Roman Kostrzewski z grupy Kat (ten
jeden z najważniejszych zespołów polskiego heavy metalu też
miał wystąpić na Metal Doctrine Festival) tak to skomentował:
„Urodziłem się w Piekarach Śląskich. W nędznych barakach przy ul. Londnera,
gdzie mieszkała moja matka, nigdy nie widziałem żadnego księdza wspierającego
tamtejszą biedotę”.
W tym samym czasie PiS uniemożliwiło koncert kilku zespołów rockowych w
Rzeszowie. Najpierw „promocję satanizmu” zaatakowali radni tej partii, a kiedy
organizatorzy się nie ugięli, „nieznani sprawcy” przecięli rury zapewniające
dopływ wody do klubu, w którym miał się odbyć koncert. Zaraz po tym na miejscu
pojawił się sanepid, który zamknął klub jako niespełniający
norm sanitarnych. Ten sojusz „nieznanych sprawców” z pisowskim państwem
bezprawia jako żywo przypomina czasy PRL.
Jednak na Stonesów - a zwłaszcza na ich fanów - politycy PiS i
proboszczowie Rydzyka ciągle są za słabi. Stąd ten internetowy hejt prawicy i
stąd nadzieje liberalnej Polski na odsiecz Micka Jaggera.
POLSKA DLA POLAKÓW
Sławomir Mrożek napisał kiedyś wyjątkowo złośliwe (nawet
jak na niego!) opowiadanie „Ostatni husarz”. Jego bohater Lucuś jest klasycznym
oportunistą. Trzęsącym się przed komunistyczną władzą, wiecznie niedojrzałym,
„zaopiekowanym” przez matkę i żonę. Gdy nasz „ostatni husarz Lucuś” zdecydował
się w końcu na bezpieczny bunt, „wszedł w sam środek krzaków i napisał patykiem
na śniegu »generał Franco wam pokaże«. Wrócił do domu. Tego wieczoru długo stał
przed lustrem, sprawdzając, czy do jego ramion nadawałyby się orle skrzydła”.
Lucuś jest duchowym tatą dziesiątków współczesnych prawicowych polityków
i publicystów.

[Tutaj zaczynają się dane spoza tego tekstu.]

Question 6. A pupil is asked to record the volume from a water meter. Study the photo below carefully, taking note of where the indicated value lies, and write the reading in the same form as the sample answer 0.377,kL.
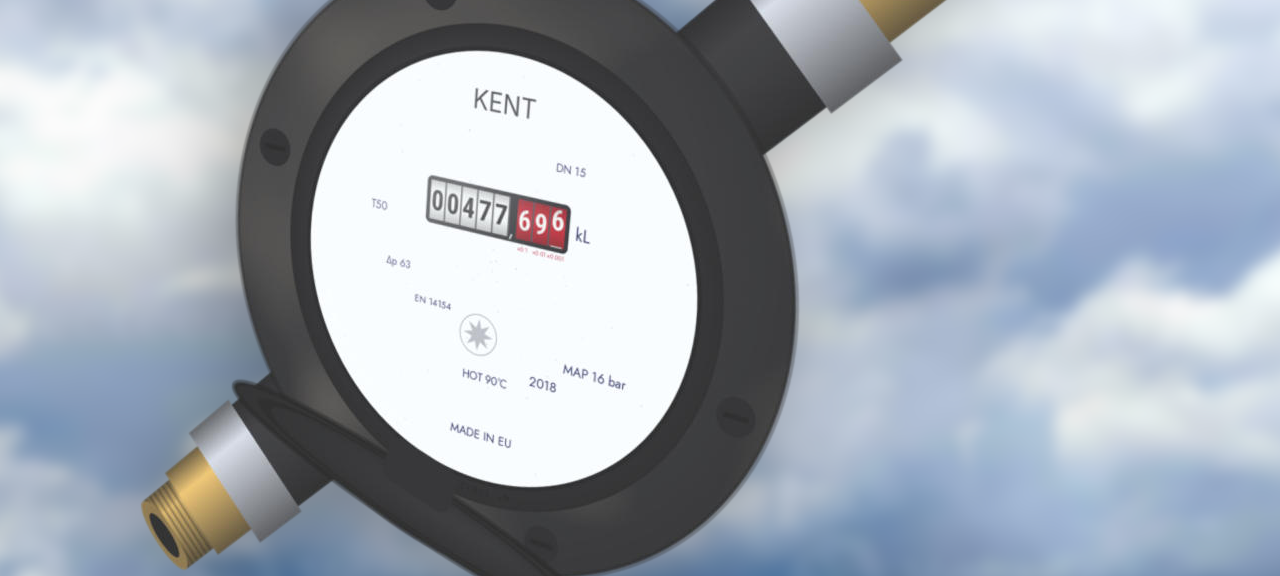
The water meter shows 477.696,kL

Tchórzy udających brutali, gdy jest to bezpieczne - od Rafała
Ziemkiewicza po Zbigniewa Ziobrę. Tyle że teraz Jarosław Kaczyński dał Lucusiom
władzę, więc swoje odwieczne: „generał Franco wam pokaże” mogą wykrzykiwać
przez wielką tubę państwowych mediów.
Nie chciałbym, aby liberalna Polska została doprowadzona - albo sama
się doprowadziła - do takiego stanu, w którym ostatnią formą oporu przeciwko
władzy Kaczyńskiego będą wpisy na Faceebooku czy Twitterze: „Mick Jagger wam
pokaże”, a nawet: „Unia Europejska wam pokaże”.
Dwa aluzyjne zdania o polskich sądach wypowiedziane przez Jaggera ze sceny
w Warszawie, o wiele bardziej jednoznaczne antypisowskie deklaracje Bono z U2
czy zespołu Pearl Jam, który na koncercie w czeskiej Pradze solidaryzował się
z Polkami protestującymi przeciwko zaostrzeniu antyaborcyjnego prawa, a
wreszcie słowa otuchy Davida Byrne’a na Open’erze i Massive Attack, które w tym samym
miejscu wyświetlało w czasie swego koncertu „antypaństwowe” napisy „Wolne
sądy” i „Kaczyński abdykuje za rok” - to wszystko jest miłe, ale ma ograniczony
wpływ na polską rzeczywistość. Zaś Kaczyński, PiS, prawica kulturowa - wszyscy
oni nauczyli się takie gesty wykorzystywać do mobilizowania własnych ludzi,
napędzanych antycelebryckim i antyzachodnim resentymentem, zawiścią, strachem.
Stonesi nie obalą PiS. Tak samo jak nie obali go Bruksela. Każdy
protest, każde słowo otuchy zza nowej żelaznej kurtyny są ważne, podnoszą na
duchu. Ale PiS odsuną od władzy tylko sami Polacy, w kraju, mobilizując się
politycznie, protestując na ulicach, głosując na partie demokratycznej
opozycji w nadchodzących wyborach. Korzystając ze wszystkich narzędzi polskiej
demokracji - dopóki jeszcze je mamy.